Pour M. Bondam, les revenus supplémentaires générés par cette taxe devraient être partagés entre le développement et l’amélioration de modes de transport plus durables, notamment les transports publics et le vélo, et des investissements dans les infrastructures routières, également nécessaires pour éviter les problèmes d’embouteillages. 

  • Priorité à la santé et à l’environnement sur les intérêts économiques

Lorsqu’on lui demande s’il pense qu’une plus attention sur la durabilité  pourrait nuire aux intérêts économiques de l’Europe – les transporteurs, par exemple, ont de plus en plus de difficulté à acheminer leurs marchandises – il répond : « C’est important de discuter avec cette partie de la société.
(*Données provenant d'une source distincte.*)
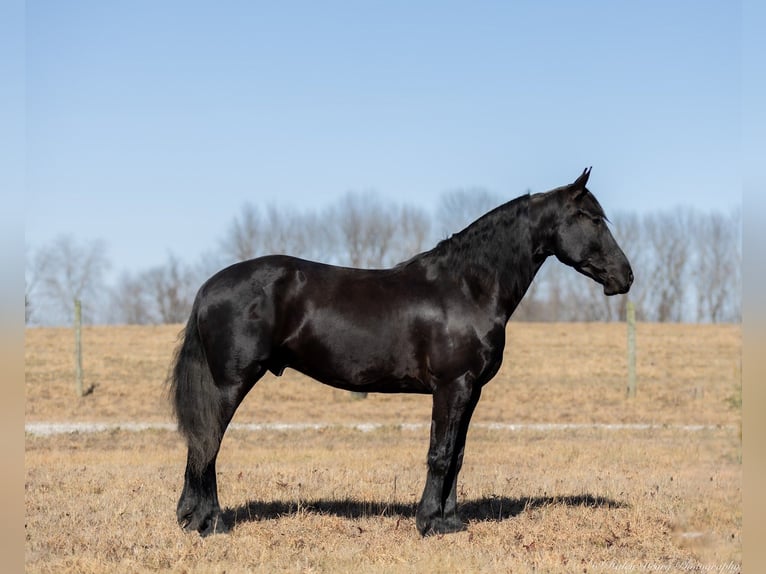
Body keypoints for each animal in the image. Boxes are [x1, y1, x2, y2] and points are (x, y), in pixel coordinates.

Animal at [170, 168, 636, 540]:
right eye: (592, 219)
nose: (625, 276)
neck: (467, 287)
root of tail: (209, 287)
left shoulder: (471, 392)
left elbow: (457, 455)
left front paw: (451, 522)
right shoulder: (453, 387)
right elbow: (440, 454)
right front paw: (429, 522)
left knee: (201, 444)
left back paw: (192, 519)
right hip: (230, 383)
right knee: (207, 443)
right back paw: (211, 523)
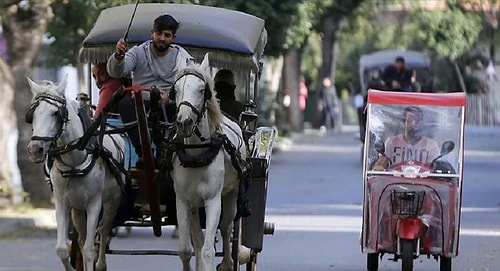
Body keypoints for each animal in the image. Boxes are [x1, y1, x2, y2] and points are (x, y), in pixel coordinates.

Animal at [26, 76, 126, 271]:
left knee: (104, 229)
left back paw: (101, 264)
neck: (74, 161)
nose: (35, 150)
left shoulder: (95, 203)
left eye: (55, 113)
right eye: (31, 115)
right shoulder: (62, 203)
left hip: (112, 200)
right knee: (81, 238)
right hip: (78, 209)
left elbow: (89, 249)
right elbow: (62, 249)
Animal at [170, 53, 246, 271]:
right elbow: (186, 249)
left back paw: (228, 263)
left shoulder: (213, 200)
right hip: (195, 204)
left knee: (226, 226)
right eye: (175, 90)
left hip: (232, 194)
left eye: (202, 90)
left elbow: (207, 251)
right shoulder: (182, 200)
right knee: (197, 239)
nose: (184, 122)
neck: (197, 153)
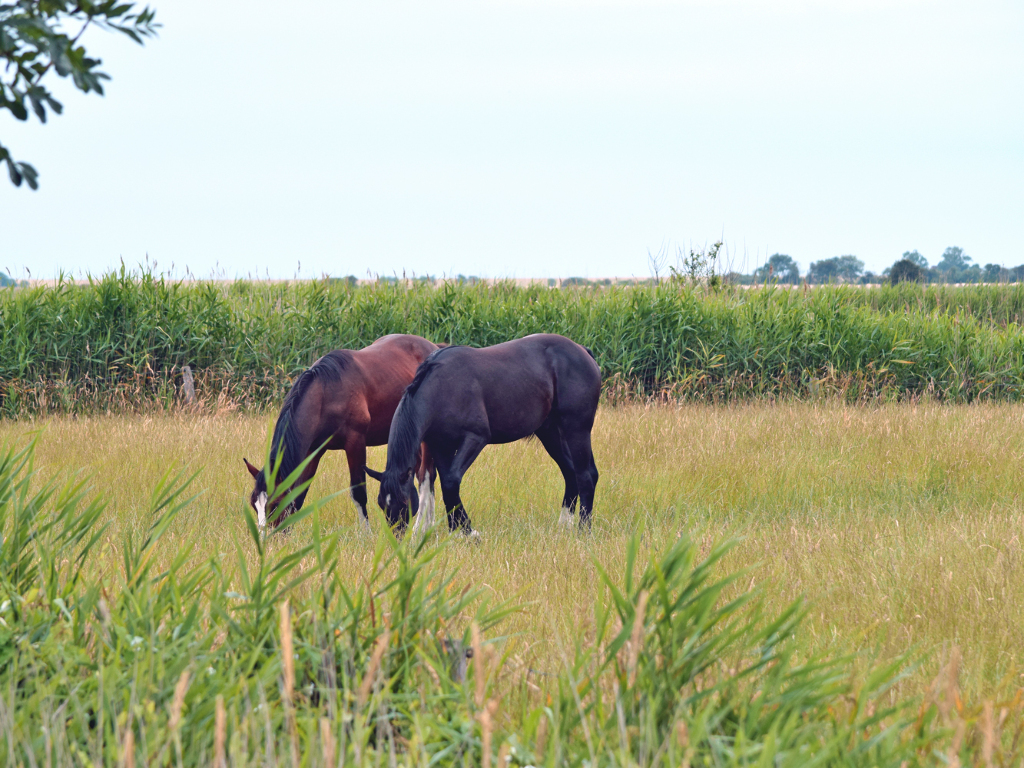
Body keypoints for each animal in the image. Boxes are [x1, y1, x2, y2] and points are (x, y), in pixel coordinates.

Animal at [246, 333, 440, 532]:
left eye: (275, 504)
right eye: (254, 504)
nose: (266, 535)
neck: (327, 393)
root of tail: (433, 347)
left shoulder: (355, 442)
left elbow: (358, 492)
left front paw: (365, 533)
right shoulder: (313, 451)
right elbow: (299, 495)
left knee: (426, 475)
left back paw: (423, 526)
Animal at [366, 333, 598, 536]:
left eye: (404, 502)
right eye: (381, 504)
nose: (397, 536)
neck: (441, 386)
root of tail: (583, 351)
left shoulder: (475, 439)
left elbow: (451, 482)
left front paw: (468, 532)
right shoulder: (441, 446)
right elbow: (447, 484)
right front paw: (457, 530)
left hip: (577, 430)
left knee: (586, 475)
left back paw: (583, 530)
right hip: (550, 433)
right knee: (571, 472)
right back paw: (564, 525)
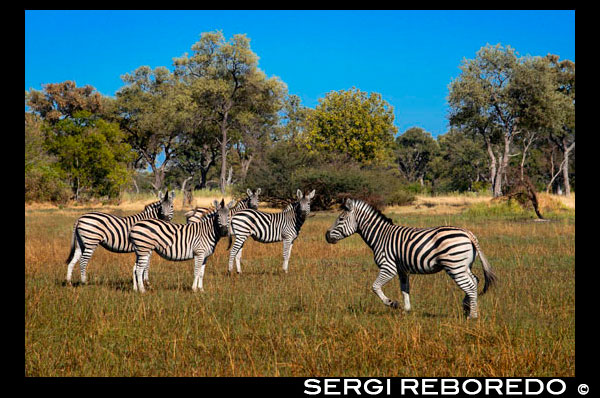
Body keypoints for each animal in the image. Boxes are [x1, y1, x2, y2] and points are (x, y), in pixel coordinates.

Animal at [324, 197, 496, 318]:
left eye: (340, 219)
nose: (326, 236)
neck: (380, 236)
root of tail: (468, 233)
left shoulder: (388, 267)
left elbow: (375, 287)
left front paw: (392, 303)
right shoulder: (402, 270)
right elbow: (405, 290)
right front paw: (406, 310)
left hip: (455, 266)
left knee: (471, 286)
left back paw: (472, 315)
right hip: (464, 265)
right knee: (474, 281)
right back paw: (467, 307)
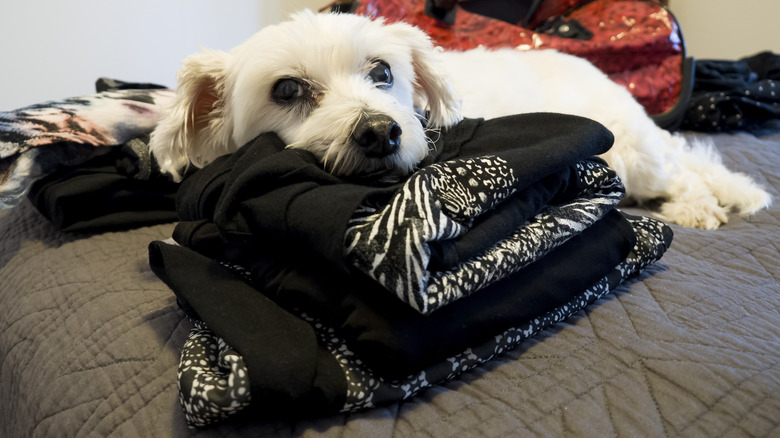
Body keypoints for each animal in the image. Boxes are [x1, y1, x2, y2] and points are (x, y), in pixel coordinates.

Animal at [149, 10, 772, 229]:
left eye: (382, 71)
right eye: (286, 90)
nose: (381, 132)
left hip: (633, 154)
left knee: (686, 171)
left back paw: (699, 206)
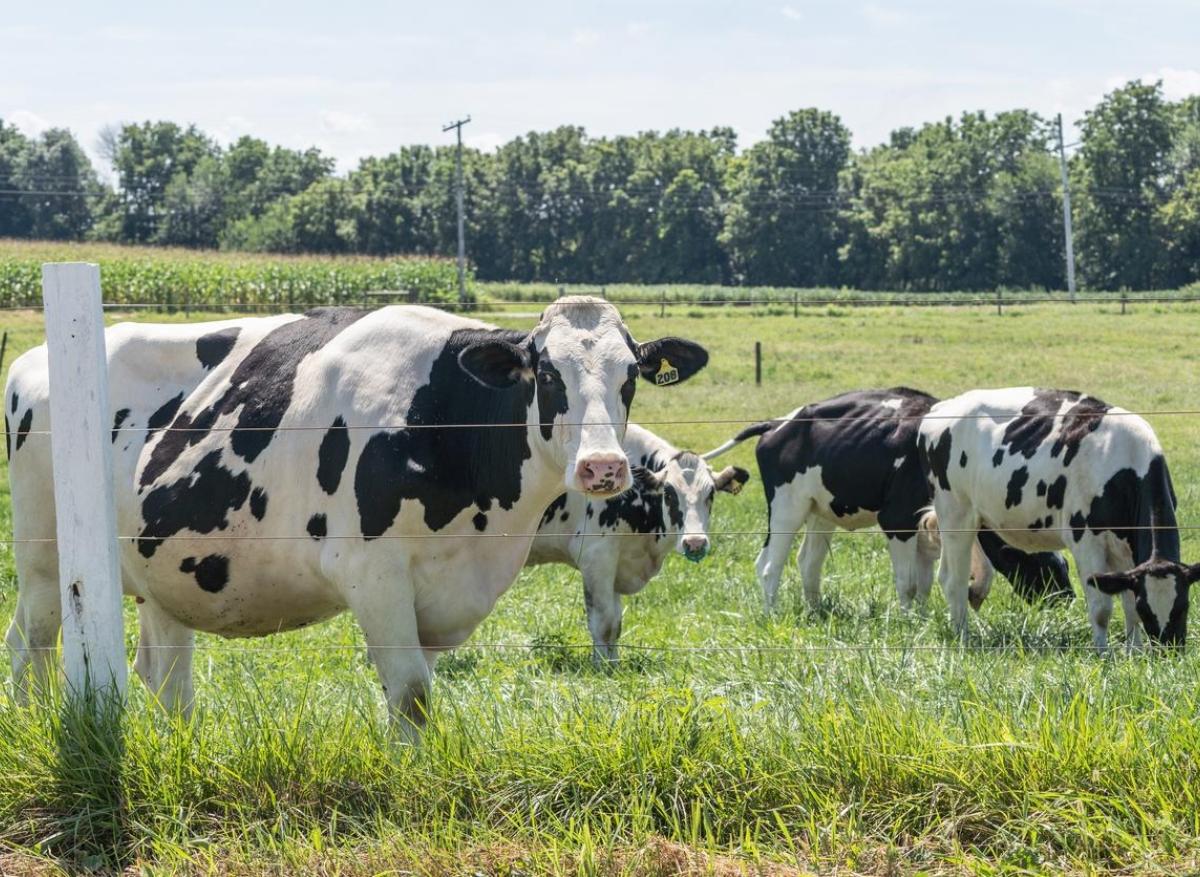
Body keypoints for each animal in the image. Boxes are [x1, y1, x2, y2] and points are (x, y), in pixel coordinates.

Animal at [4, 302, 705, 734]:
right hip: (45, 558)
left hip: (163, 571)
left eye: (631, 375)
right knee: (32, 641)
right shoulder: (373, 570)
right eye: (547, 374)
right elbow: (412, 693)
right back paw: (37, 724)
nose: (602, 467)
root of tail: (34, 359)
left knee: (165, 678)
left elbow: (415, 690)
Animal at [528, 424, 744, 667]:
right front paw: (601, 668)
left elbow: (616, 624)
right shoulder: (597, 557)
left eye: (711, 494)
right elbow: (603, 623)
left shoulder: (617, 559)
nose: (695, 543)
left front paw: (613, 665)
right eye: (668, 493)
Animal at [700, 388, 1070, 614]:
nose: (1065, 600)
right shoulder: (897, 519)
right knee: (768, 565)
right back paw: (772, 613)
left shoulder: (927, 525)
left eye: (1063, 564)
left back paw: (815, 611)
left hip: (820, 510)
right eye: (1042, 565)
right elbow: (908, 582)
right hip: (785, 508)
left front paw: (922, 618)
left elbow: (923, 583)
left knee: (808, 563)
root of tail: (777, 423)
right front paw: (908, 621)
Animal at [912, 388, 1195, 647]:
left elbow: (1127, 603)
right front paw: (1104, 654)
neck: (1126, 466)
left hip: (973, 518)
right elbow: (1102, 609)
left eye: (1184, 605)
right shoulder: (1086, 541)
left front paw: (1134, 653)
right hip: (955, 513)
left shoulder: (1125, 548)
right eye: (1147, 608)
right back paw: (964, 639)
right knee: (954, 581)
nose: (1169, 650)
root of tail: (942, 407)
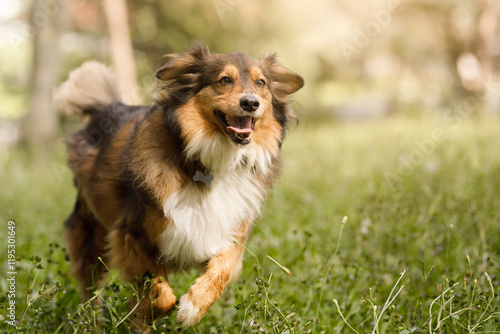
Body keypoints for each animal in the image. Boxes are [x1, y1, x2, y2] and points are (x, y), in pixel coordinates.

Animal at [56, 41, 302, 326]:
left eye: (261, 82)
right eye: (224, 80)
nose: (251, 103)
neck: (213, 161)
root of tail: (106, 108)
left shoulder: (230, 234)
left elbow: (223, 268)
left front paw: (194, 306)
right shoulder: (132, 233)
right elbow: (160, 293)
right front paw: (148, 313)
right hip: (91, 233)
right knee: (90, 290)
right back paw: (92, 322)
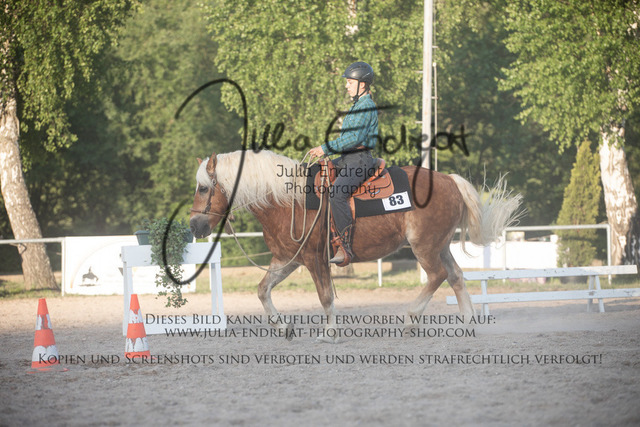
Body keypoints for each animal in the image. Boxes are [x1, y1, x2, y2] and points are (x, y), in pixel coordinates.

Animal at [189, 150, 522, 342]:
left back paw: (410, 320)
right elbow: (262, 290)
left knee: (437, 276)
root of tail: (450, 181)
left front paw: (330, 332)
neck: (288, 200)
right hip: (440, 245)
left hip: (424, 246)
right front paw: (284, 328)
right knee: (455, 277)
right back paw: (466, 325)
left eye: (203, 188)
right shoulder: (287, 259)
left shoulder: (314, 259)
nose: (194, 225)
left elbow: (325, 296)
Mais je pense que nous devons accorder plus d’importance à la considération et aux intérêts des individus ». 

« Je crois que de nombreuses personnes sont prêtes à payer un petit supplément pour respecter la santé et l’environnement. […] Si nous devons payer un peu plus nos marchandises pour améliorer la qualité de nos vies, je pense que c’est acceptable. […] Le défi actuel est de transporter les gens et de transmettre les informations, pas les marchandises ». 

Il ajoute que l’on peut également contribuer à la lutte contre le changement climatique en réduisant les transports dits inutiles : « une autre mesure permettant de diminuer les émissions de CO2 est d’acheter des produits locaux, qui ne nécessitent pas de transport ».

  • Quel rôle pour  l’UE ?

Lorsqu’on lui demande s’il est favorable à une action au niveau européen pour améliorer la situation, il déclare : « J’espère simplement que le livre vert de la Commission sera solide ».

« Les gouvernements nationaux ne nous donneront pas les moyens nécessaires pour créer des villes modernes et durables. L’UE peut les y pousser. Et, avec un peu de chance, ce sera le début de l’Europe des villes ». 

En effet, comme M. Bondam l’explique, que ce soit à Copenhague, Munich, Séville ou Turin, « nous sommes confrontés aux mêmes problèmes ».